• _What you are asked to do_: Reproduce each record verbatim, images excluded.
##### Data extracts #####
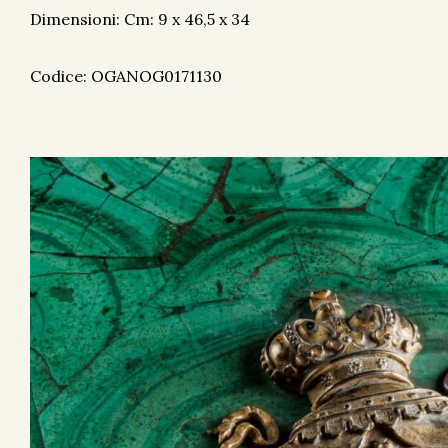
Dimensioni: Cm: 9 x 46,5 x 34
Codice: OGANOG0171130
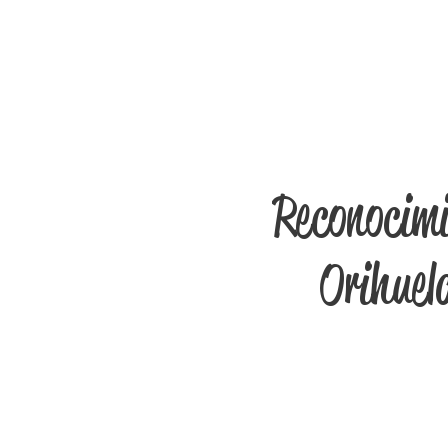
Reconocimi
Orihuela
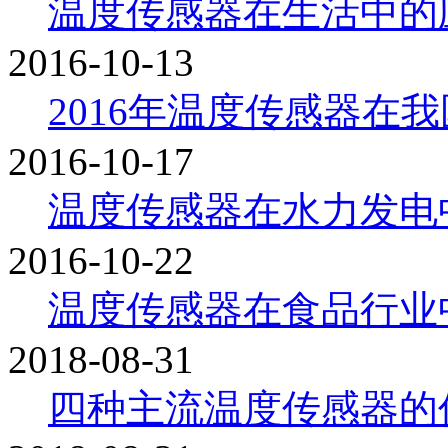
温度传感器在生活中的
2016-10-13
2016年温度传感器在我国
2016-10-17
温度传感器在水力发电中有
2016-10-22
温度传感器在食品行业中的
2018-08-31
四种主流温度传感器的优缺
#####
• _Exercise result_:
Dimensioni: Cm: 9 x 46,5 x 34
Codice: OGANOG0171130
Reconocimi
Orihuela
温度传感器在生活中的
2016-10-13
2016年温度传感器在我国
2016-10-17
温度传感器在水力发电中有
2016-10-22
温度传感器在食品行业中的
2018-08-31
四种主流温度传感器的优缺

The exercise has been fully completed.